Kızı tarafından terk edilmek Hoca’nın ağırına gider. Finalde karşısındaki kişiye Hayrunisa’nın evlatlık olduğunu söyleme ihtiyacı duyar (!) Böylece o neredeyse kusursuz adam hakkındaki ilk izlenimimiz değişir. Onun yumuşak biri olması kişilik özelliğidir. Hayrunisa’nın kendi sulbünden – öz kızı – olmayışıyla kendini rahatlatması, ideolojik belirlenmişliğini ortaya koyar.

Dizide yaşam deneyimleri sergilenirken izleyici bundan yararlanabiliyor mu, sorusu önemli. Umarız izleyici üzerinde güçlendirici bir etki bırakıyordur.
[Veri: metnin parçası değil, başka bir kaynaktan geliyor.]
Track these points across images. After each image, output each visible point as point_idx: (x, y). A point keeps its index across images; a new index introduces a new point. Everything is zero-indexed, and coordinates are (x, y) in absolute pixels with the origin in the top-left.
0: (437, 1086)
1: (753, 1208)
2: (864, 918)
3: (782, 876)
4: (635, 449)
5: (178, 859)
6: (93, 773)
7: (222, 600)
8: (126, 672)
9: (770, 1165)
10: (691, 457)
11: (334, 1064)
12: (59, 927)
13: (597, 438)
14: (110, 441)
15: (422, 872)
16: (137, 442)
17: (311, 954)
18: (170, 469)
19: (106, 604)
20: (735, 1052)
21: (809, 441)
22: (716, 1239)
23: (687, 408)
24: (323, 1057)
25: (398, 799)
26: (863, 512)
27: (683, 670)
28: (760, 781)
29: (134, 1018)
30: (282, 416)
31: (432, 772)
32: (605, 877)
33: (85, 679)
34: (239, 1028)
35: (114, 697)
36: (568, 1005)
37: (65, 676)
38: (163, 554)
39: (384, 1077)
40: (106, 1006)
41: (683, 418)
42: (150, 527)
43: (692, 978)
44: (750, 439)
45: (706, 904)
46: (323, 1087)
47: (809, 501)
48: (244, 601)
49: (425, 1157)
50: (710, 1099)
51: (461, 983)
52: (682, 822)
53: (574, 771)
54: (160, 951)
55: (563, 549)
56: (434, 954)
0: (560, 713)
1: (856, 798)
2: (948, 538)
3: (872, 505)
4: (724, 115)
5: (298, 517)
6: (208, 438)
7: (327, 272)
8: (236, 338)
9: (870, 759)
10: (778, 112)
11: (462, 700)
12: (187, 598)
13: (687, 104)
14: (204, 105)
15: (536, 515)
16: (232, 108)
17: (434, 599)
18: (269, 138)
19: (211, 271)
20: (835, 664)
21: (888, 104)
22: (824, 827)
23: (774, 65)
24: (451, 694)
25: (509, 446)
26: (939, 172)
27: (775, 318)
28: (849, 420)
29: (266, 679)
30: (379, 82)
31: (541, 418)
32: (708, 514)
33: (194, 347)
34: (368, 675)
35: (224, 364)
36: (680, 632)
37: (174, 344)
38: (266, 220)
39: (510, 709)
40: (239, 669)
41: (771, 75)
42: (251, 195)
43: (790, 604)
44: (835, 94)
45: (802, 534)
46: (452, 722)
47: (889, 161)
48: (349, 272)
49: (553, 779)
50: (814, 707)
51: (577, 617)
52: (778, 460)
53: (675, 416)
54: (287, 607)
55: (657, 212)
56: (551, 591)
Özetle; diziler toplumsal bir ihtiyaç haline geldi. Eleştiri kurumu gözden düşürülmeye çalışılsa da “dizi incelemesi” onun yerini tutmaya çalışıyor. Bunlar arasında nitelikli olanların sayısı da artıyor. Örneğin yönetmen Tufan Şimşekcan, “Bir Başkadır”daki simgelere dikkat çekiyor: Hayrunisa’nın aynaya bakarken aynanın kenarındaki tavşan resminin, Alice’in tavşanına gönderme olduğunu, hurma ağacına konup kalkan kargaların sırrını, çokomel, kahve metaforu gibi daha pek çoğunu videosunda izleyicisiyle paylaşarak diziyi estetiksel açıdan değerlendiriyor.

“Bir Başkadır”ın üzerinde bu kadar konuşulup tartışılması bile iletişimsizliği kırması açısından önemli değil midir?

Bu kez karakterler, muhalif hareketlerin ulaşamadığı kesimlerdendi. İzleyici desteği olduktan sonra bu kısıtlılık da ortadan kalkacak, politik dizilerin de önü açılacaktır.